The management plan for the Tsâwnjik Chu (Nordenskiold) Habitat Protection Area (HPA) sets out the roles and responsibilities of the Little Salmon/Carmacks First Nation (LS/CFN) and the Yukon government (YG) with respect to activities in the HPA.

LS/CFN already manages surface activities. The management plan calls for LS/CFN and YG to jointly manage freshwater fish (except salmon), furbearers, wildlife and outfitter concessions within the HPA. Key recommendations include:

  • Forest Fire Management: Use low impact methods for any forest fires in the HPA.
  • Forestry: No commercial timber harvest or firewood cutting.
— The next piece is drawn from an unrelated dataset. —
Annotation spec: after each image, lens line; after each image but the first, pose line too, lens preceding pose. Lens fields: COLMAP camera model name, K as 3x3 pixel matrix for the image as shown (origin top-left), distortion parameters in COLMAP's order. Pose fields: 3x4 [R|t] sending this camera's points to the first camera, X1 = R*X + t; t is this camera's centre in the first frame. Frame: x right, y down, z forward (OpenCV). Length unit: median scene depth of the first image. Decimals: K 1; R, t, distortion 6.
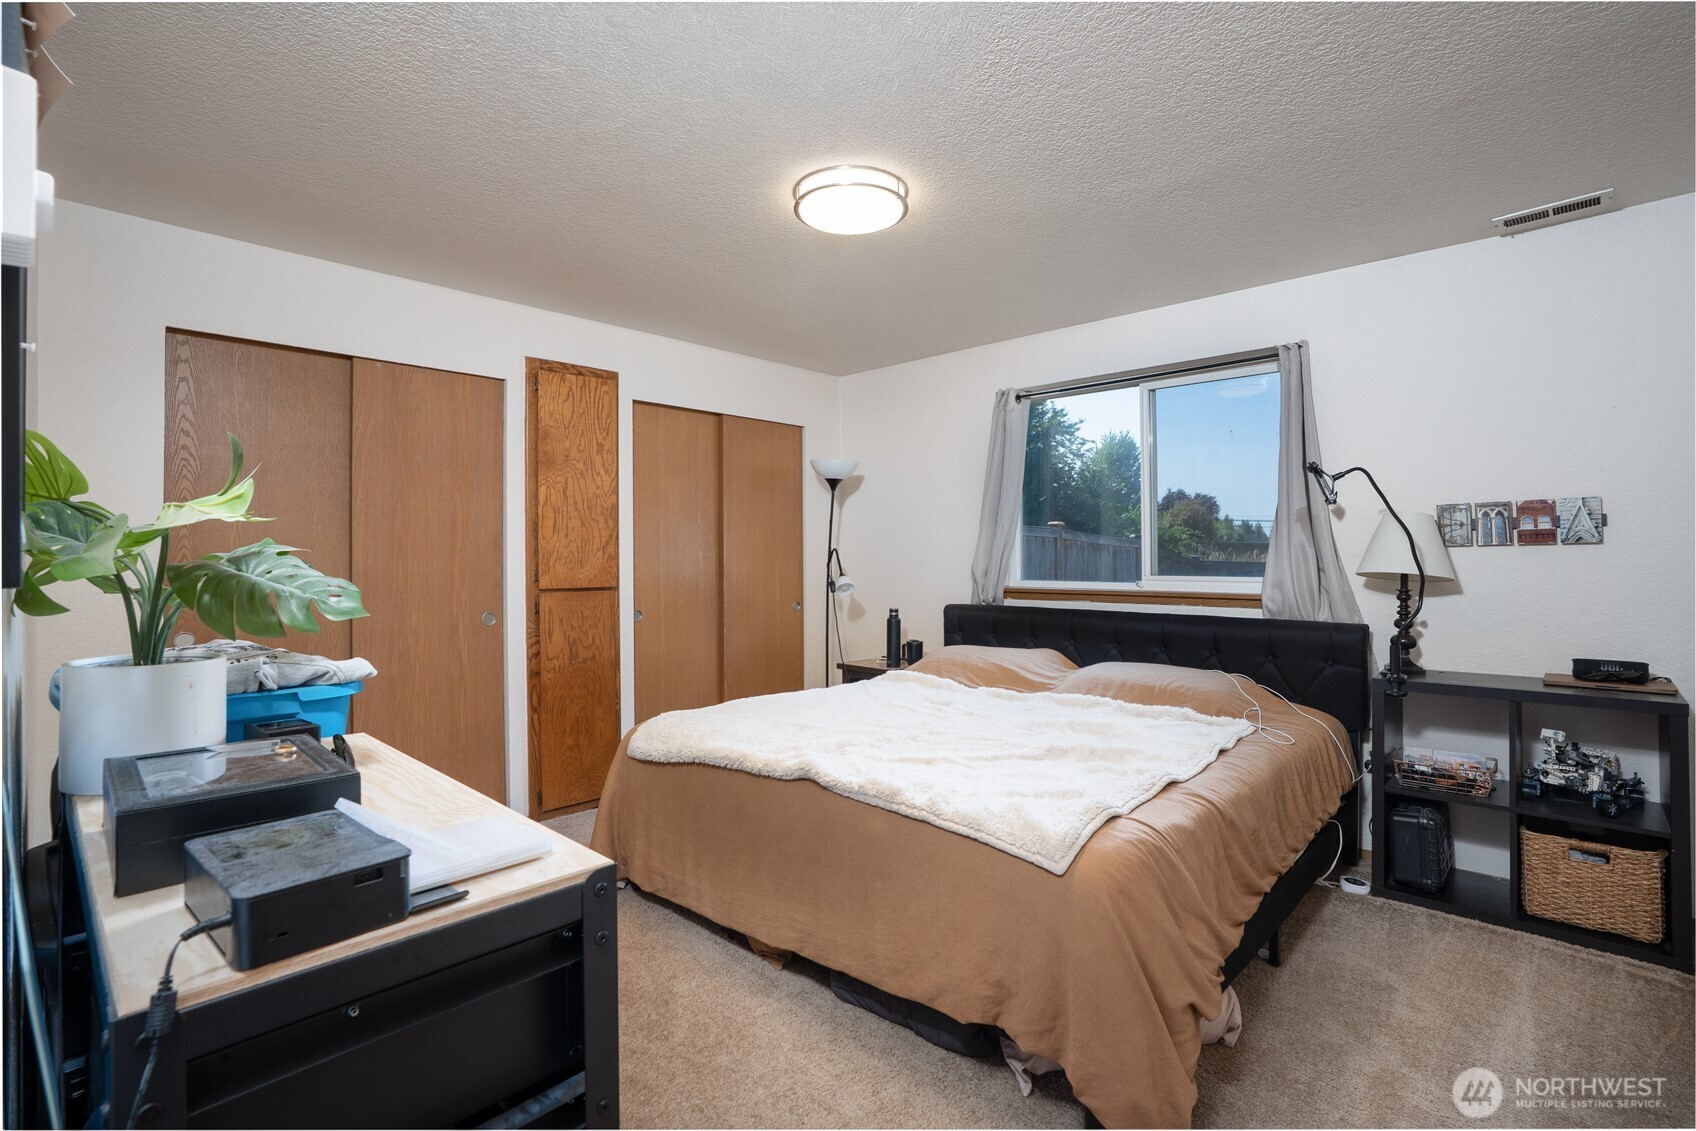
lens RADIAL K [[789.2, 0, 840.2], [0, 789.2, 549.8], [0, 0, 1]] dist [-0.078643, 0.032516]
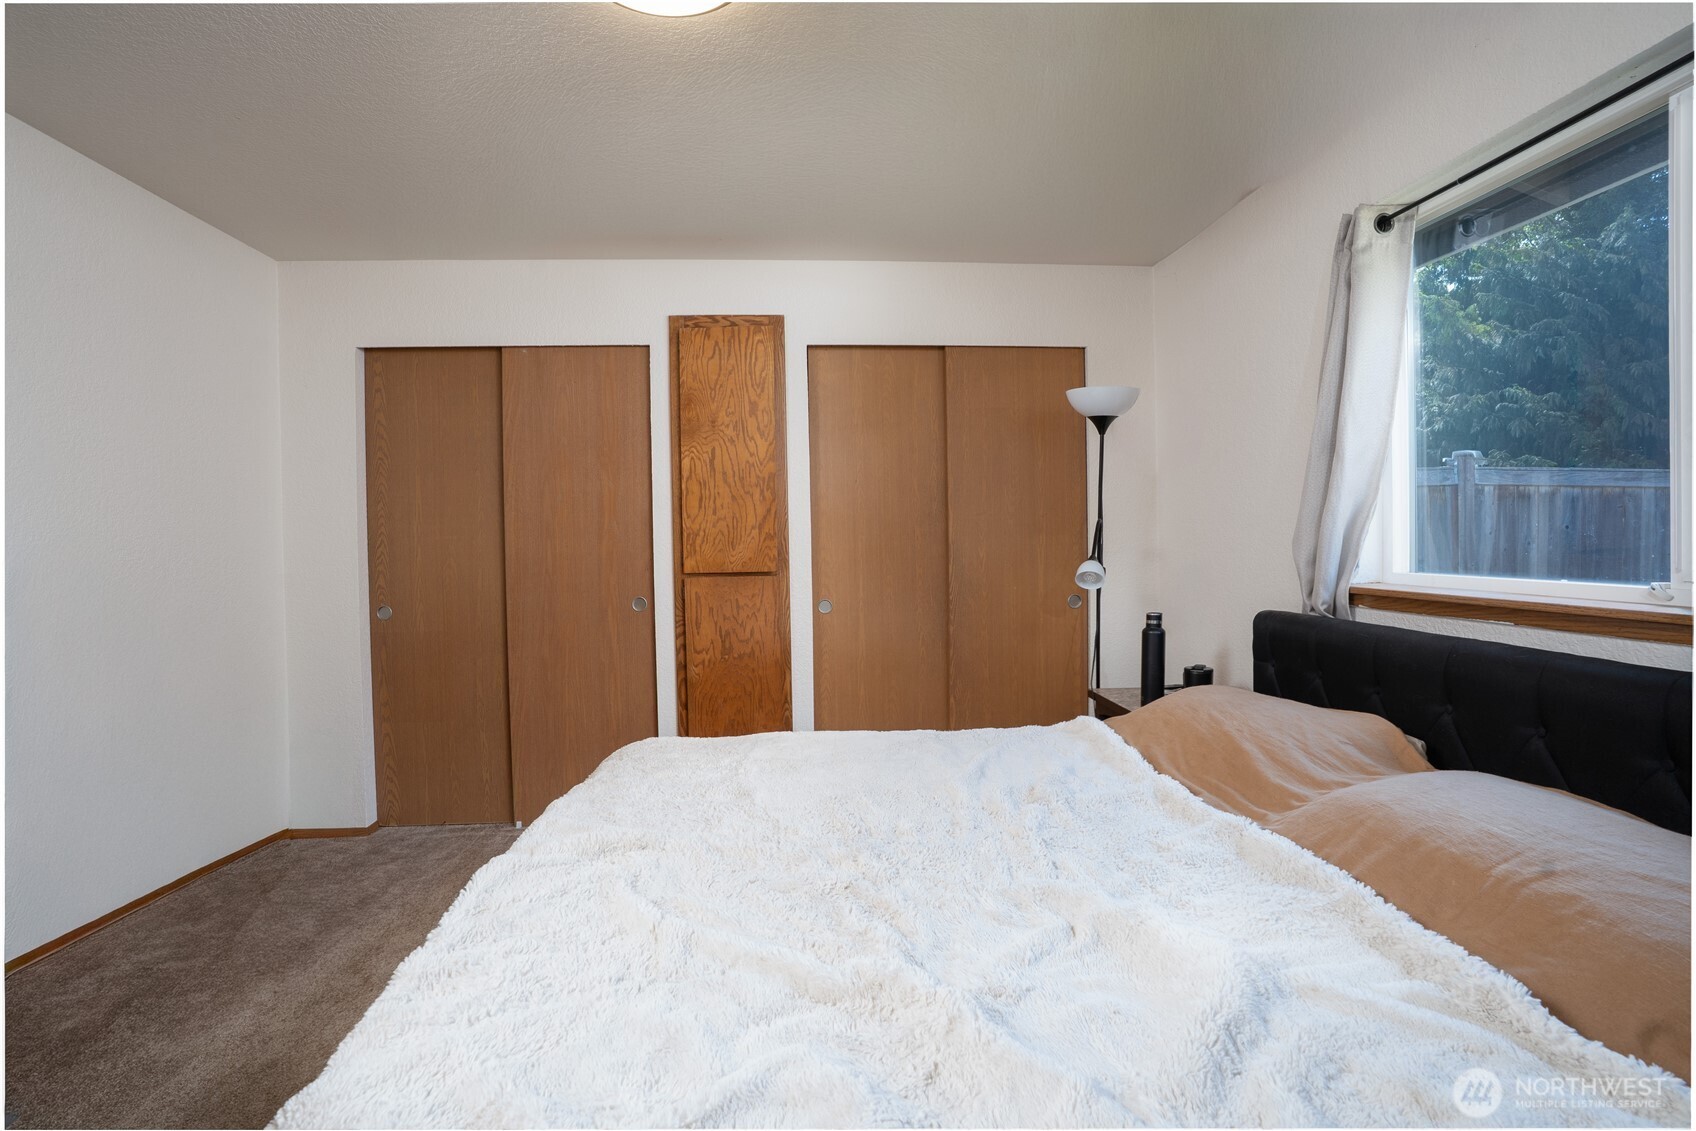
lens RADIAL K [[789.2, 0, 840.2], [0, 789.2, 549.8], [0, 0, 1]] dist [-0.078643, 0.032516]
pose [[0.741513, 0.002912, -0.670932, 0.340712], [0.020062, 0.999447, 0.026511, 0.003002], [0.670638, -0.033118, 0.741045, 0.432914]]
LS/CFN will set levels for traditional harvesting.
  • Tourism: Environment Yukon’s Wildlife Viewing Program to help with interpretation activities. No commercial tourism activities in the HPA pending the plan review in five years’ time.
  • Oil & Gas: If/when a pipeline is built in the area, it should be outside the HPA, preferably on the east side of the North Klondike Highway. YG can permit sub-surface access to oil and gas reserves provided there is no disturbance to wildlife and habitat.
  • Agriculture: No commercial agriculture activities in the HPA as this would remove habitat for wildlife. LS/CFN to work with adjacent landowners on guidelines for grazing activities in order to protect habitat and not disturb wildlife, especially during the waterfowl nesting period.
  • Water Quality: Ask land use regulatory authorities to reflect the plan’s goals and recommendations in their decisions. Design a watershed monitoring plan. Look into whether agricultural waste is affecting the HPA.
  • Education: Develop an educational strategy and program that will encourage public appreciation for the area and respect for traditional and current uses of the area by LS/CFN citizens.
  • Historic Sites: Continue archeological investigations in the HPA and surrounding area.
    HPA status provides more protection for the wetland complex than it now has as Category B Settlement Land because YG has permanently withdrawn the subsurface from quartz, placer and coal activity. 
     

Environment Minister John Edzerza and Elder Councillor Johnny Sam signing the Management Plan for the Tsâwnjik Chu Habitat Protection Area.

 

Environment Minister John Edzerza and Elder Councillor Johnny Sam holding up a copy of the Management Plan after signing it.